New study reveals spiraling optic nerves that finally explain the extraordinary, independent vision of colorful reptiles. Only with computerized tomography could the great “brains” have unraveled this mystery.
Chameleons have always intrigued scientists, with their highly mobile and independent eyes, capable of observing almost 360 degrees of the environment.
Now, high-precision imaging research has finally revealed the secret behind this ability: long, spirally coiled optic nerves — a “telephone cord” structure never before seen in other reptiles.
The study, in Scientific Reports and led by Juan Dazaprofessor at Sam Houston State University, and Edward Stanley, director of the digital imaging laboratory at the Florida Museum of Natural History, show that these “spiral nerves” are unique among lizards and fundamental to their unusual vision. According to Daza, chameleons’ eyes function as surveillance camerasmoving in all directions independently. When they detect prey, the eyes coordinate to precisely calculate the point where the tongue — which can reach 100 km/h in just one hundredth of a second — should be projected.
The discovery came about almost by chance, when Stanley was analyzing a CT scan of a tiny leaf chameleon (Brookesia minima). The spiral shape of the nerves caught his attention. Researchers even wondered how it was possible that something so obvious had gone unnoticed during centuries of anatomical studies.
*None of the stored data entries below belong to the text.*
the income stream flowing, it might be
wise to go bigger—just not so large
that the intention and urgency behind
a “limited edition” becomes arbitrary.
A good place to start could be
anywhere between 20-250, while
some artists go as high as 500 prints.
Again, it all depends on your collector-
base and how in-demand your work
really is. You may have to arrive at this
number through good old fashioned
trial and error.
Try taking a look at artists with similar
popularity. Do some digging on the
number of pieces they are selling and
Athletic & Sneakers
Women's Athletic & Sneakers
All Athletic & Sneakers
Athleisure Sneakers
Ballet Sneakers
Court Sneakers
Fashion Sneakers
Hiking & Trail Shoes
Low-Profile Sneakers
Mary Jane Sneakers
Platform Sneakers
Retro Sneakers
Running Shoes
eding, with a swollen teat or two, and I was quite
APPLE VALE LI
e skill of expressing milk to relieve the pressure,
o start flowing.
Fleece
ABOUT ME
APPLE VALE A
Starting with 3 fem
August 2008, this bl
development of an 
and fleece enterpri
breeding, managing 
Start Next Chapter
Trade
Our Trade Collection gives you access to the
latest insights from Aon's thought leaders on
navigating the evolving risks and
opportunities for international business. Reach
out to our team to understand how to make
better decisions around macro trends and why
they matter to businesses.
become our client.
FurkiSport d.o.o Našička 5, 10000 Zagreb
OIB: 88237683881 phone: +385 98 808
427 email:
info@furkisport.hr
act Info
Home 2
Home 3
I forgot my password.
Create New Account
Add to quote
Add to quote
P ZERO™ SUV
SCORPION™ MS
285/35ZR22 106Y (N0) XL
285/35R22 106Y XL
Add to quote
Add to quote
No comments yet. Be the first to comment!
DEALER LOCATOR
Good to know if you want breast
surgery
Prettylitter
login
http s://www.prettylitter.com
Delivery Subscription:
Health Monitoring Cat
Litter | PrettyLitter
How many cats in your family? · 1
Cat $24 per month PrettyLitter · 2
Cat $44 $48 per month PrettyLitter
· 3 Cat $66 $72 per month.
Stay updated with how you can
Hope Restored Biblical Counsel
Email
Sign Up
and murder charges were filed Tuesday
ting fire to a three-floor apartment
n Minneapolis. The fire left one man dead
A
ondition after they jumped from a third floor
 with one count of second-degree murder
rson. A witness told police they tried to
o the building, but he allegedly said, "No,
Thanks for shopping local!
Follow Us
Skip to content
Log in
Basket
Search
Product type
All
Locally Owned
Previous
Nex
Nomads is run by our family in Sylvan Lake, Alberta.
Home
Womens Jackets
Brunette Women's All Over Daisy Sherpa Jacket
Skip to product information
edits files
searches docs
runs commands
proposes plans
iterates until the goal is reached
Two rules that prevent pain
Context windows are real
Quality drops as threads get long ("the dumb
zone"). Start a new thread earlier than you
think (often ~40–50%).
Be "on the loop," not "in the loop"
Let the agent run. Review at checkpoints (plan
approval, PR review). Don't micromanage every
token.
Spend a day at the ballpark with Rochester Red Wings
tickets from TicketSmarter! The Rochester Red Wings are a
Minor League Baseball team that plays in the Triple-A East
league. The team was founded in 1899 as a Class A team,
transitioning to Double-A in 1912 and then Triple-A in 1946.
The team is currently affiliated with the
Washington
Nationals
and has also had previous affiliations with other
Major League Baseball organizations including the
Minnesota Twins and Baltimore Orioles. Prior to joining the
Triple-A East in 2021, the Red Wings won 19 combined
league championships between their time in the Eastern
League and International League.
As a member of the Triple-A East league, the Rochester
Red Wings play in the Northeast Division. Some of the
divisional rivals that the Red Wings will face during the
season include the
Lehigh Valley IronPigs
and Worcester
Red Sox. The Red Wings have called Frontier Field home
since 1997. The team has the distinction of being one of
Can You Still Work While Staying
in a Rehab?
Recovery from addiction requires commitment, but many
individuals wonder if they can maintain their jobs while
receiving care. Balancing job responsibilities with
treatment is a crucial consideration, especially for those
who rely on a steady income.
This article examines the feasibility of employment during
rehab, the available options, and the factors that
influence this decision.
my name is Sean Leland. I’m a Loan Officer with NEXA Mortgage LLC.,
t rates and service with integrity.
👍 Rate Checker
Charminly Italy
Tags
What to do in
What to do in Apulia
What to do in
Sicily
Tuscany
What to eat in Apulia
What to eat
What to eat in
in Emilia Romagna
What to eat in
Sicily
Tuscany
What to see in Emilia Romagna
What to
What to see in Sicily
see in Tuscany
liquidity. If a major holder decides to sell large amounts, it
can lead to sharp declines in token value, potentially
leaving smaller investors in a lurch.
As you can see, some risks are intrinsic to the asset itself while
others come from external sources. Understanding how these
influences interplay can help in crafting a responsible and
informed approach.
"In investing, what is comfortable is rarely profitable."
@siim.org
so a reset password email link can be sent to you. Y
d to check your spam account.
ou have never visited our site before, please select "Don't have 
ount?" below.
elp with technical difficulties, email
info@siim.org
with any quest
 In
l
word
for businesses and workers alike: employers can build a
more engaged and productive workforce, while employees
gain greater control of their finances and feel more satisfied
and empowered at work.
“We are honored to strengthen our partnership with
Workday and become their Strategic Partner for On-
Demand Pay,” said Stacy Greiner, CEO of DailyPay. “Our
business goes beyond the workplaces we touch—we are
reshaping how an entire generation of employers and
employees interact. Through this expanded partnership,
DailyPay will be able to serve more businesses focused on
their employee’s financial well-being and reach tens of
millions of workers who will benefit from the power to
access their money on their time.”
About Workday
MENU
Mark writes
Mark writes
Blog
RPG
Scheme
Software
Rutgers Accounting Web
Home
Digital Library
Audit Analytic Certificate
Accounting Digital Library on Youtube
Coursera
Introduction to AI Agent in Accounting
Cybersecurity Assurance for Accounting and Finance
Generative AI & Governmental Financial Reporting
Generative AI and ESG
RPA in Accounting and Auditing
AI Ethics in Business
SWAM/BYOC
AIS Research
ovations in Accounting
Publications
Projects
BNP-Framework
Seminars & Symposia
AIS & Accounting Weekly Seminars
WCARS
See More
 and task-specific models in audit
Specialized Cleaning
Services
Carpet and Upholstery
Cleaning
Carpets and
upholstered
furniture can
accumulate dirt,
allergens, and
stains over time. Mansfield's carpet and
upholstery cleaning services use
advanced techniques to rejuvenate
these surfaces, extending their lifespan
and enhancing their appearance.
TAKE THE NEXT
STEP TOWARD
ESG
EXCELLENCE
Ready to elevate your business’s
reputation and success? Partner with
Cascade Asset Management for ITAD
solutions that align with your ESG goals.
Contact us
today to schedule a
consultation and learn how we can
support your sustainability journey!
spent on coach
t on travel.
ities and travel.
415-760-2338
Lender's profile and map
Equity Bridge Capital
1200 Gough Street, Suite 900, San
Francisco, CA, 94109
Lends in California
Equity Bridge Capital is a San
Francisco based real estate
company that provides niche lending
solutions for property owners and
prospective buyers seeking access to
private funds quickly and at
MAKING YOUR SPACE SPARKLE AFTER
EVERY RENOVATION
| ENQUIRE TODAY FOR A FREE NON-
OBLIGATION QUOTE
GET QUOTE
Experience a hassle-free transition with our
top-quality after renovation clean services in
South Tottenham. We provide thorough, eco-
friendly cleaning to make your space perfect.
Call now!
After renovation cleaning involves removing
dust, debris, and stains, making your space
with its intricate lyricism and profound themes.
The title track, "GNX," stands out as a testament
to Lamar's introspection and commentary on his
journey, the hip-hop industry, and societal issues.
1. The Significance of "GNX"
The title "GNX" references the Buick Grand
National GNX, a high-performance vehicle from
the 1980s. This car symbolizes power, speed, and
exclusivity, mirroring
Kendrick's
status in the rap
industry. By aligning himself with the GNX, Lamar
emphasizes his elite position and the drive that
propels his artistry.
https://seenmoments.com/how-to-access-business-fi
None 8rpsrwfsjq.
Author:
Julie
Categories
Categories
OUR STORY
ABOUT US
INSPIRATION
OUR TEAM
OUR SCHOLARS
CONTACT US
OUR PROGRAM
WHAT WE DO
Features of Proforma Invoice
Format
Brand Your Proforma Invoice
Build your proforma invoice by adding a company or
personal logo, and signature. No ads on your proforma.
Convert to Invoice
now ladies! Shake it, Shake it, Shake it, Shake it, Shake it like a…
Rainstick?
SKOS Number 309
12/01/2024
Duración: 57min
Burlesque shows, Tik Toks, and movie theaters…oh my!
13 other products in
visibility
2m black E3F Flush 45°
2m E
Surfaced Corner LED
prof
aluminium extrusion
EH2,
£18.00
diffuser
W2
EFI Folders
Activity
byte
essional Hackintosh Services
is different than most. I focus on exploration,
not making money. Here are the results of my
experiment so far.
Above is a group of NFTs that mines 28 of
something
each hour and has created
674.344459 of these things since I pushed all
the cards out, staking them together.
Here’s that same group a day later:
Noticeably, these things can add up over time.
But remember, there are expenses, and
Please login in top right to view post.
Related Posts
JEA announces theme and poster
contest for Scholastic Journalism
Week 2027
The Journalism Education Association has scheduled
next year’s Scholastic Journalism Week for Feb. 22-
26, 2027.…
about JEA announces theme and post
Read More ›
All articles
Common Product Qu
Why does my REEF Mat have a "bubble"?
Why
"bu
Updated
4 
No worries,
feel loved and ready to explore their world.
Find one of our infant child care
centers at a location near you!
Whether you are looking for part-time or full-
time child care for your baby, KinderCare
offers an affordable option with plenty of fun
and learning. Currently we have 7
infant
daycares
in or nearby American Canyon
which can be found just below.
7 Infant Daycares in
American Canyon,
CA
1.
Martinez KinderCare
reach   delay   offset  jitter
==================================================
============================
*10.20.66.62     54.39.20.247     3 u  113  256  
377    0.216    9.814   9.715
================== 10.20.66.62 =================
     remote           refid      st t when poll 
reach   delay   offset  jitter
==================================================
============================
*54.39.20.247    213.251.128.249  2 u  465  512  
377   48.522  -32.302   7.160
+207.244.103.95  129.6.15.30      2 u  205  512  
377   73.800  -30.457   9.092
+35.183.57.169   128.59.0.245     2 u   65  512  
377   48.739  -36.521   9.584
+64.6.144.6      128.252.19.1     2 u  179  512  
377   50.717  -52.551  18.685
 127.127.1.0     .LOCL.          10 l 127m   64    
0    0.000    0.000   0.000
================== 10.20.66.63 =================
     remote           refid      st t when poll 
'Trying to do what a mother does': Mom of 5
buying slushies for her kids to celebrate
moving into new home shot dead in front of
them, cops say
In fact, since Ancient Greece, figures such as Aristotle, Newton and other thinkers had already looked into the ocular anatomy of chameleonsalbeit with wrong interpretations.
Aristotle believed that these animals did not even have optic nerves, directly connecting the eyes to the brain. In the 17th century, the Roman doctor Domenico Panaroli corrected part of this idea, suggesting that the nerves existed, but did not cross each other — which would explain the independence of the eyes. Isaac Newton took up and disseminated this theory in his famous Opticks (1704).
Other scientists, such as French anatomist Claude Perrault, came closer to the truth by drawing nerves crossed and then aligned in a straight line. But none of them identified the winding that is now confirmed. Even in 1852, Johann Fischer partially designed the structure but omitted the spiral. Only in 2015, an Israeli academic thesis described the nerve as “C-shaped”, but without understanding its real complexity, recalls the .
The reason this enigma has persisted for more than two millennia is the limitation of the dissection methods used until recently: when cutting the tissue, the optic nerves ended up deformed or destroyed. Current computerized tomography scans have made it possible to visualize the interior of the skull for the first time without damaging the samples.
The team analyzed more than thirty species of lizards and snakes, including three chameleons. In all, researchers confirmed the presence of longer, more coiled optic nerves than in any other lizard.
When studying embryos of the veiled chameleon (Chamaeleo calyptratus), scientists observed that the nerves are initially straight, forming spirals shortly before hatching. This suggests that curling is a trait acquired during development and essential for full eye mobility in adults.
From an evolutionary point of view, This adaptation appears to have emerged between 16 and 23 million years agowhen chameleons already dominated the arboreal environment. As their necks are not very flexible, they needed another way to expand their field of vision without excessive muscular effort. The spiral optic nerve works like a “coiled telephone cord”, explained Daza: it gives more freedom to the movement of the eyes, allowing them to rotate in all directions without tension.
Since chameleons have limited neck mobility, they probably needed another way to reduce the physical effort of moving their eyes. And the solution appears to be the spiral optic nerve, which provides greater space for the eyes.